Should we be crowdsourcing investigations like the Boston Marathon bombings?

Moments after the Boston Marathon bombings took place authorities solicited images from the public to help track down suspects. Many images of the finish line were also added to Reddit where internet denizens tried their hand at cracking the case. It turns out the crowdsourced manhunt was as effective as the New York Post, which identified the wrong people. The wrong information spread fast and far on Twitter and other social media platforms and in turn led to harassment of innocent people.

The Atlantic's Alexis Madrigal deplored the internet "vigilanteism" taking place on Reddit. Madrigal details the harm endured by the family of one of the wrongly identified.

"The FBI kind of opened the door," said Hanson R. Hosein, director of the University of Washington Master of Communication in Digital Media program. "It was almost like it was put up as challenge to them, and they rose to it. ... They can be either really helpful or mob rule."

Will Oremus writes on Slate that Reddit is simply making the journalistic process of vetting facts a public process.

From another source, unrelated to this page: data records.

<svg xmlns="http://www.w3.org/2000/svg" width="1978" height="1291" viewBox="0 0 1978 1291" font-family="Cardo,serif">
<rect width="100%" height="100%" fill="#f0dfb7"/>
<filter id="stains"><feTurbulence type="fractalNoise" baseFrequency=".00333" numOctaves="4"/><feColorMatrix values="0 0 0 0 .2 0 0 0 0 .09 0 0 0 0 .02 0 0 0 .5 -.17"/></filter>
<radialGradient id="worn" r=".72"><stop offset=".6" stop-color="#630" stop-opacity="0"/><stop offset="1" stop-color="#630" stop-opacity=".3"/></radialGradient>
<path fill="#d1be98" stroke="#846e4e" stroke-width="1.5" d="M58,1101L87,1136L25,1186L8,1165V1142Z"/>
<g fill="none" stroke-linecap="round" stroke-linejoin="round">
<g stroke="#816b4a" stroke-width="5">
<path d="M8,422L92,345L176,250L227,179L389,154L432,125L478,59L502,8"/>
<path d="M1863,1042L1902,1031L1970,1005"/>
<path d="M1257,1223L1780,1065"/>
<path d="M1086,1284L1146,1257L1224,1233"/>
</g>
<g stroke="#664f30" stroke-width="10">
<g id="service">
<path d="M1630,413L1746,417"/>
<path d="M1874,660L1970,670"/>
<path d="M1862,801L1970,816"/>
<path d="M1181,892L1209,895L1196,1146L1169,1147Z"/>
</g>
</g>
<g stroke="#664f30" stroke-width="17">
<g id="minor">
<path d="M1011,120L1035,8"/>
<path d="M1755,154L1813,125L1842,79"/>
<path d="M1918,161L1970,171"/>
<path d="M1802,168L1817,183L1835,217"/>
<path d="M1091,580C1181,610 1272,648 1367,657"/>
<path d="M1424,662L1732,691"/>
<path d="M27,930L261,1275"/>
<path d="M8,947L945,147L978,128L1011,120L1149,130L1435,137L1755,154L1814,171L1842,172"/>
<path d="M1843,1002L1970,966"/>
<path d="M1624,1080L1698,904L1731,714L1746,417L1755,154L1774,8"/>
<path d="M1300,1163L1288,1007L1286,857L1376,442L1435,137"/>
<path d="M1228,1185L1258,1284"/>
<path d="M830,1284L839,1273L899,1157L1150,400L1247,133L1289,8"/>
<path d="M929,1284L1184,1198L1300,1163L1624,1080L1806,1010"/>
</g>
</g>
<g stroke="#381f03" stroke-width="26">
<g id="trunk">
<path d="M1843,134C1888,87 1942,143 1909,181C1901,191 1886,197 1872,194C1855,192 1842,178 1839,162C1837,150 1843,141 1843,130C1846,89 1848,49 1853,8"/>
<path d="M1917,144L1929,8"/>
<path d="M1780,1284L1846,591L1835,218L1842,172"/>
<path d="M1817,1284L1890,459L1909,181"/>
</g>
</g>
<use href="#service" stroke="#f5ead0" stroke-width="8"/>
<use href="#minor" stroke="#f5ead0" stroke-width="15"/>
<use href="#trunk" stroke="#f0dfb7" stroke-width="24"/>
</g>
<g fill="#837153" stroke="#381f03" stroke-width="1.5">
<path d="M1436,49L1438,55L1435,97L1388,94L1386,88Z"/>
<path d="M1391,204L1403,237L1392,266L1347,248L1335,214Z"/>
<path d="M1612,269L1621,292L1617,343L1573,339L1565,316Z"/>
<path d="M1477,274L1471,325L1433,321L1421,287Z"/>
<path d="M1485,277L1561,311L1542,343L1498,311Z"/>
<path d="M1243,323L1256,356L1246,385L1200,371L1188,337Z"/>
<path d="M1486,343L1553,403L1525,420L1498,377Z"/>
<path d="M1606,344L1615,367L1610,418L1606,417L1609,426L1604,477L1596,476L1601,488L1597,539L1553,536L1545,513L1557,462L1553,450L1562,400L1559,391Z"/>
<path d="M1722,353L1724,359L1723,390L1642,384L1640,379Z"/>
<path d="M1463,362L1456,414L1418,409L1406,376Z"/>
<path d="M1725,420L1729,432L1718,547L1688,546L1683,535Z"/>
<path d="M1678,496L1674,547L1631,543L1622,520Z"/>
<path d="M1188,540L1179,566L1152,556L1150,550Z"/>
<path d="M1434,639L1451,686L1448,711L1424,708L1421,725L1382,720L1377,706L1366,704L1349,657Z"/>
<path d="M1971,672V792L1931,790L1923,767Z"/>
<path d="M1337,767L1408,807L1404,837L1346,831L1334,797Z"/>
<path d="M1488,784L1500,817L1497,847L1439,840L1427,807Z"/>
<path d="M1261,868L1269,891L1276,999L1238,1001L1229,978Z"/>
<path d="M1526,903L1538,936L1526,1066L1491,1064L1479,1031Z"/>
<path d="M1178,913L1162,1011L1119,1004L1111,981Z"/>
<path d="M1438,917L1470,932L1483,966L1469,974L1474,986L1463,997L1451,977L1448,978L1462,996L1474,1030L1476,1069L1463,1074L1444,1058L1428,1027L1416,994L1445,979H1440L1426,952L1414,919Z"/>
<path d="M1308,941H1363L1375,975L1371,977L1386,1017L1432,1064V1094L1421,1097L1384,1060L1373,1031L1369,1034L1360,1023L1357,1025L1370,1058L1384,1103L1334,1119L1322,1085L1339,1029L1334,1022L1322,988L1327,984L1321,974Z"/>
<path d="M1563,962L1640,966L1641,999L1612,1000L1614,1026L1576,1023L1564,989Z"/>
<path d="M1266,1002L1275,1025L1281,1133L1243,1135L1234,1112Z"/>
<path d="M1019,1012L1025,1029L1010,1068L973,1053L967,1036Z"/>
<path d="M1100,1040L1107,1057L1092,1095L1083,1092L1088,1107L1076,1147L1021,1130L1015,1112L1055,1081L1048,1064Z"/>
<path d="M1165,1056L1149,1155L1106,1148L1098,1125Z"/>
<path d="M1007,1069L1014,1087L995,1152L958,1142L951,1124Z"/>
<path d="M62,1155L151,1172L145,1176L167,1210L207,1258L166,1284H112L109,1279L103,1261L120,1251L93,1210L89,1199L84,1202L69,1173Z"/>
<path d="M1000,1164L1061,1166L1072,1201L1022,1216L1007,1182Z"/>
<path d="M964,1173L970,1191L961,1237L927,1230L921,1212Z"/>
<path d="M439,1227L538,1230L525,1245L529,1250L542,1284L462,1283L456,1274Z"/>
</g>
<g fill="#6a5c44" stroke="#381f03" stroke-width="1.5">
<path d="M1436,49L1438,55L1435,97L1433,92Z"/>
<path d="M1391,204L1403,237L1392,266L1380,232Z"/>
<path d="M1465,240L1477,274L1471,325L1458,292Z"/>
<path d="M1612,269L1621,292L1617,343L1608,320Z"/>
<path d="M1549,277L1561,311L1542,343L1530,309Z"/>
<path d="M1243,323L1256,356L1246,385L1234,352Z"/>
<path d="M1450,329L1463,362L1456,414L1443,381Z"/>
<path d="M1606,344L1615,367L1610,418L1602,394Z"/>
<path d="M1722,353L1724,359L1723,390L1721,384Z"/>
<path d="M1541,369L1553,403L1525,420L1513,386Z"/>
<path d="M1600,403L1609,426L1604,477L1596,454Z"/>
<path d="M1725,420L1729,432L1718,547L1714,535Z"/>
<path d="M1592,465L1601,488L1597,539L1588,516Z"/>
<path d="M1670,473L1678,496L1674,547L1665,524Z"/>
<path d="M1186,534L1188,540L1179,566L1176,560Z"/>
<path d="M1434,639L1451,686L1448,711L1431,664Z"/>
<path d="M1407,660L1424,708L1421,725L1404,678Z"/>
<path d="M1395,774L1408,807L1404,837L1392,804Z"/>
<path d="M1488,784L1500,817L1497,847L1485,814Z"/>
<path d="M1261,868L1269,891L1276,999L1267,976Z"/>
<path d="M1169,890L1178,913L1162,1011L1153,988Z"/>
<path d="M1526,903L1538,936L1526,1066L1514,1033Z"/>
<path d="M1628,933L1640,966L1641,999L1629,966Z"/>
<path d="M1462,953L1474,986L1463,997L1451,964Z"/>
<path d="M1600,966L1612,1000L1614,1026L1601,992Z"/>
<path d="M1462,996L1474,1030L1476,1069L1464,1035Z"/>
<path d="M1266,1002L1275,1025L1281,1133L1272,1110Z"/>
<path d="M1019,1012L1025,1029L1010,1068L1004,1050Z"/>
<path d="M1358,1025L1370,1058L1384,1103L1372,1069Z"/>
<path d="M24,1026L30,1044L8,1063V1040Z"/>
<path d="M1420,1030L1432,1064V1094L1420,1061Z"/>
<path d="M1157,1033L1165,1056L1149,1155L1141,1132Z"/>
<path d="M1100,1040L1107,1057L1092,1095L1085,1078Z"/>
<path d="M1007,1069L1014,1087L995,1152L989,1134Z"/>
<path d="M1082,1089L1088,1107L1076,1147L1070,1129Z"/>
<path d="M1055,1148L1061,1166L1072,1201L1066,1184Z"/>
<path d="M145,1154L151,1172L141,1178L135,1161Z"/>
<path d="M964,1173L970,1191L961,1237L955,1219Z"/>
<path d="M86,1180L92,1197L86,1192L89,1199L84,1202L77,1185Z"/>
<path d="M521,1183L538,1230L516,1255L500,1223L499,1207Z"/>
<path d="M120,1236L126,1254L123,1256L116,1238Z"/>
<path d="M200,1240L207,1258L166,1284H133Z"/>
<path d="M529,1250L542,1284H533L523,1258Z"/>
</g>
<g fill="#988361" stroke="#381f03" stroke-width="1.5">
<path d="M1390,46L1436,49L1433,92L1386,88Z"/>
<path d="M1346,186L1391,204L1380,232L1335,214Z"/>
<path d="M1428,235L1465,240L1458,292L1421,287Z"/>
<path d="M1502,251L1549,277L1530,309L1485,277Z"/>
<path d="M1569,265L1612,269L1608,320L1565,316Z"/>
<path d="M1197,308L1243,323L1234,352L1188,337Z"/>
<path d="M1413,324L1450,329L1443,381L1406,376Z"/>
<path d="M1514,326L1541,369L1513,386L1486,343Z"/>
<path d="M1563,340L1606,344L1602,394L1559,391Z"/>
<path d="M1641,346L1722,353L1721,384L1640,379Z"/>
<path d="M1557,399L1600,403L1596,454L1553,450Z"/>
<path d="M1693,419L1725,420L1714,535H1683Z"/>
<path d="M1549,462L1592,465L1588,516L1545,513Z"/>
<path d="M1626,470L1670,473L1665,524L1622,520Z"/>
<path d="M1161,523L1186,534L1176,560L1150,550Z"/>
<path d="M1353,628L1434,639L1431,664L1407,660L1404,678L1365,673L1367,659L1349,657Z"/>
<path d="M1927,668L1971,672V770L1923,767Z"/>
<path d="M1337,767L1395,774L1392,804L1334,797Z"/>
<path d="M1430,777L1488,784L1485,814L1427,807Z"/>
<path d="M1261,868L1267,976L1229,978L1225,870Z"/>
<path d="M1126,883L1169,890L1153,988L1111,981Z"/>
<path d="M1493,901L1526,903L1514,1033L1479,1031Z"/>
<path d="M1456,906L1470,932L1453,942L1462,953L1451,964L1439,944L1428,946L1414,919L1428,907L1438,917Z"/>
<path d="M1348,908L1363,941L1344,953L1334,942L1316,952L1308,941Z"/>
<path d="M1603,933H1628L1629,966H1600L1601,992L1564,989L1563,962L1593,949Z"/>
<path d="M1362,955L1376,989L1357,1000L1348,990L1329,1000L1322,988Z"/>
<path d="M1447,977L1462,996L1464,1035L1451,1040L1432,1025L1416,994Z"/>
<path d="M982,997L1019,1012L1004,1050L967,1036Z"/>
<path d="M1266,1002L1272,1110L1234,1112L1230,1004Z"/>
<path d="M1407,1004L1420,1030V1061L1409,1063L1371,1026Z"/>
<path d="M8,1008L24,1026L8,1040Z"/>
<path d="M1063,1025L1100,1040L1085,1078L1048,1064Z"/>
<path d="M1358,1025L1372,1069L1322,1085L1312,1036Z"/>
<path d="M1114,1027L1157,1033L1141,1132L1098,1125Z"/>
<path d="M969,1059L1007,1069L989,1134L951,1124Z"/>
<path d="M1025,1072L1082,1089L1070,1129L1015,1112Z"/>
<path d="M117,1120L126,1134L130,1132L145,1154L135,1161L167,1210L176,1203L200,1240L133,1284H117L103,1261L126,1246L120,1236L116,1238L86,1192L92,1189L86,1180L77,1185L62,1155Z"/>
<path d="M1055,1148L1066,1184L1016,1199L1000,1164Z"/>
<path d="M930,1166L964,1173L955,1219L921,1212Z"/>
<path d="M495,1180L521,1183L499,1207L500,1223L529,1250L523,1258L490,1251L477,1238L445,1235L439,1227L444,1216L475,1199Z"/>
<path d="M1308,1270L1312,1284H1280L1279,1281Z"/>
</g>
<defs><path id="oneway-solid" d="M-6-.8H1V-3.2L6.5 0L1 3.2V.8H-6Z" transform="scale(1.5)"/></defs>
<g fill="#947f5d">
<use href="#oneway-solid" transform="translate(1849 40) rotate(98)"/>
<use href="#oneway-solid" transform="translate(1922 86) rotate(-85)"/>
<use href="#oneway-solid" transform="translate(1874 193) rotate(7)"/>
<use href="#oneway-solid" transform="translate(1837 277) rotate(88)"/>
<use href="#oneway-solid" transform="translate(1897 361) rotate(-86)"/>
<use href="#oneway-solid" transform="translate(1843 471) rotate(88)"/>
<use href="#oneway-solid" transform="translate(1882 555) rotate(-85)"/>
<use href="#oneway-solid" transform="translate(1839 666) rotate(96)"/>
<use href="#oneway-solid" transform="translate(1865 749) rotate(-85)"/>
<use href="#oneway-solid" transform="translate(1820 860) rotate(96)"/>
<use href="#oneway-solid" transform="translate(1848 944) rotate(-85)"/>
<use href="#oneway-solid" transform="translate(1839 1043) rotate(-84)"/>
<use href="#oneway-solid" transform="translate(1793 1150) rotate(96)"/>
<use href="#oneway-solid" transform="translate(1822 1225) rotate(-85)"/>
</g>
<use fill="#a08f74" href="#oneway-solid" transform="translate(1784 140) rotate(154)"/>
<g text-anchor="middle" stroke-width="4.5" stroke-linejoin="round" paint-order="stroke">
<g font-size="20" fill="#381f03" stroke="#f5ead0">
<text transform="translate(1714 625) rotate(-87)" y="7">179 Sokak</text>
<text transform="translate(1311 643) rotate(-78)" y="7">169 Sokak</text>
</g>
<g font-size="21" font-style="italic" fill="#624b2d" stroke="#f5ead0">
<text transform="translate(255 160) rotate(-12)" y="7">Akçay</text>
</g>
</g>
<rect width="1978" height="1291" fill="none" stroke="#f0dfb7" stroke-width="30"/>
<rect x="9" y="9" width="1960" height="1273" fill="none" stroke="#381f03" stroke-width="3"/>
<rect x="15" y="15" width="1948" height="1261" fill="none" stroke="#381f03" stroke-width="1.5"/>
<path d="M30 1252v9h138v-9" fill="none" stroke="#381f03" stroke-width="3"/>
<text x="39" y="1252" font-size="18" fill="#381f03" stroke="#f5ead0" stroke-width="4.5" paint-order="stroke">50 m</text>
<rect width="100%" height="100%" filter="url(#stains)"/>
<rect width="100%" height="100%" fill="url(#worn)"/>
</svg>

The Reddit hive-mind does have a conscience. There's a lot of id to be found on the site, sure, but there's also a superego. As I noted yesterday, one of the top posts on the findbostonbombers thread was titled, "Does anyone remember Richard Jewell?" The post urged Redditors to exercise caution in identifying potential bombing suspects, lest they end up ruining the lives of innocent people like the security guard falsely accused of the 1996 Olympic bombing.

Today's Question: Should we be crowdsourcing investigations like the Boston Marathon bombings?